Весьма сходные с южноамериканскими типы орна­ментов господствуют в древнем искусстве на большей части территории Сибири, в Центральной и Средней Азии, Казахстане, в сопредельных районах Восточной Европы. Речь, конечно, идет не о том, чтобы напрямую сопоставлять ряды треугольников на сосудах андронов- ской культуры и на танцевальных колотушках индей­цев тукано—между этими предметами пролегли тысячи километров и лет. К тому времени, которым датируется украшенная геометрическим орнаментом евразийская керамика (самые яркие образцы этого искусства отно­сятся к IV—II тысячелетиям до н. э.), индейцев в Цент­ральной Азии уже давно не было. К тому же изобрази­тельное искусство различных евразийских культур нео­динаково: в отдельных районах в определенные периоды получали распространение разные варианты орнамента. Но тем не менее в целом древний геометрический рису­нок Центральной Евразии гораздо больше похож на южноамериканский, чем на восточноазиатский. Изобра­зительная традиция, нашедшая выражение в искусстве столь многих народов, занимавших огромную террито­рию, наверняка имела длительную предысторию. До то­го, как орнаментом стали покрывать глиняную посуду, те же узоры, вероятно, использовались для раскраски предметов из дерева, коры, луба, для татуировки чело­веческого тела.

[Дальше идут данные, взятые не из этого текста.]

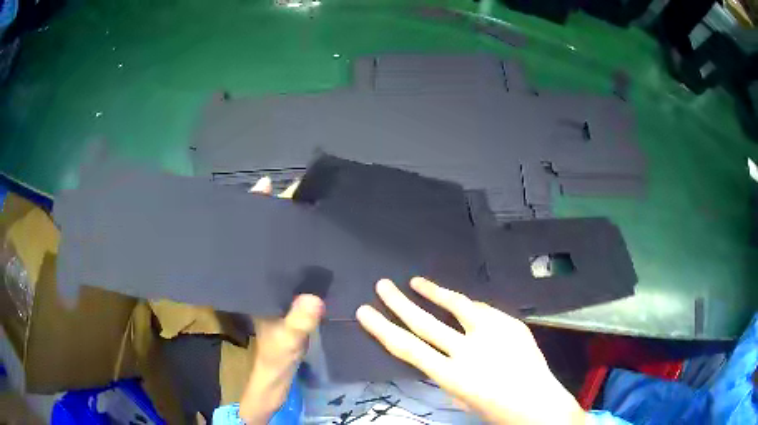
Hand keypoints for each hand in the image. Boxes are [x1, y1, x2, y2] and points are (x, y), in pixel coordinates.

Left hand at [239, 177, 323, 423]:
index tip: (264, 187)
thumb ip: (297, 324)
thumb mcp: (287, 342)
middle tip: (298, 191)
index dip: (254, 213)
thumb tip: (312, 298)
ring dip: (288, 229)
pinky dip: (300, 251)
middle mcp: (259, 279)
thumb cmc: (275, 358)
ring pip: (277, 250)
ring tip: (309, 207)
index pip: (249, 240)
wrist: (277, 375)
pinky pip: (291, 266)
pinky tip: (316, 243)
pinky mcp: (285, 294)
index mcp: (252, 284)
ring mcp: (273, 286)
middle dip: (276, 213)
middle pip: (263, 238)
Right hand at [356, 278, 585, 424]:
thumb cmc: (495, 409)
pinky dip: (468, 305)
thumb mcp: (460, 396)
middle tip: (382, 285)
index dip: (382, 328)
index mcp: (451, 375)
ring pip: (456, 305)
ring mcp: (492, 333)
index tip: (365, 311)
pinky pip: (483, 310)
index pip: (406, 347)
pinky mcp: (510, 323)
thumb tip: (440, 354)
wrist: (537, 401)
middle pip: (424, 322)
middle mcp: (467, 350)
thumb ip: (447, 372)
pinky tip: (461, 301)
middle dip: (398, 303)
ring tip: (416, 281)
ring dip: (433, 292)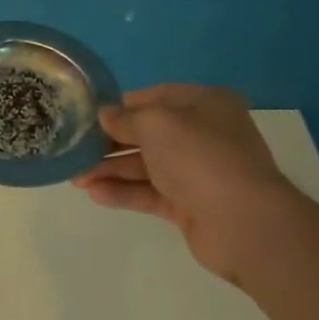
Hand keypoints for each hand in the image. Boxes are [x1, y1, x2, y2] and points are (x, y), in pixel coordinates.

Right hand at [73, 84, 295, 285]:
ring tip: (75, 178)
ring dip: (111, 170)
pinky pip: (151, 193)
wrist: (244, 222)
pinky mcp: (191, 205)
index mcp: (205, 104)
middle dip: (110, 143)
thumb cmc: (200, 157)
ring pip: (147, 166)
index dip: (121, 106)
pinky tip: (96, 194)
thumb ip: (125, 119)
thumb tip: (104, 116)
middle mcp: (204, 134)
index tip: (87, 115)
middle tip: (75, 150)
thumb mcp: (156, 124)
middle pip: (148, 134)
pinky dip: (124, 192)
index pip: (155, 97)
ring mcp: (198, 172)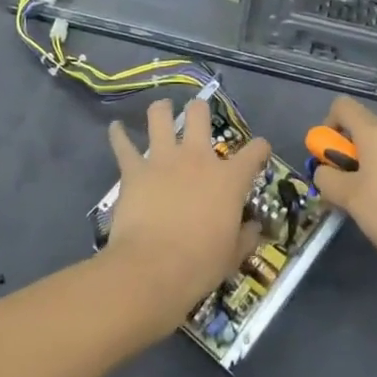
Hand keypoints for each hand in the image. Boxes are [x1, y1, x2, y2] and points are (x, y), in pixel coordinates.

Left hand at [102, 97, 268, 331]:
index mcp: (229, 179)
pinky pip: (123, 145)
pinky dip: (118, 135)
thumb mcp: (233, 255)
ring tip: (161, 109)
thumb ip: (245, 236)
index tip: (260, 150)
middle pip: (200, 115)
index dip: (260, 148)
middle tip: (198, 114)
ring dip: (161, 110)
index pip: (255, 151)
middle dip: (199, 110)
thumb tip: (254, 228)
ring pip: (160, 117)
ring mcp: (163, 159)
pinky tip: (116, 128)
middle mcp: (197, 158)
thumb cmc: (200, 264)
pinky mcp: (134, 170)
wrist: (153, 268)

Таким образом, материалы по этнографии и мифоло­гии южноамериканских индейцев обнаруживают до­вольно много аналогий в культуре народов Централь­ной и Западной Евразии. Разумеется, до тех пор, пока археологами шаг за шагом не прослежен путь предков американских аборигенов из глубин азиатского конти­нента в Новый Свет, параллели в области изобрази­тельного искусства или фольклора могут служить осно­ванием лишь для выдвижения гипотезы, а не для ее окончательного доказательства.

Возможность независимого появления сходных ми­фов или типов орнамента в Азии и Америке сохраняется, хотя она и кажется менее вероятной, чем предположе­ние о древнейших культурных связях между континен­тами.

Гипотеза об исторической обусловленности сходства мифов южноамериканских индейцев и народов Евразии влечет за собой важный вывод. Из нее следует, что по меньшей мере 15—20 тысяч лет до н. э. уже возникли некоторые мифологические сюжеты, известные нам по данным фольклора. Поэтому проверка этой гипотезы имеет принципиальное значение не только для опреде­ления прародины американских индейцев, но и для ис­следования религиозных представлений на ранних эта­пах развития человечества.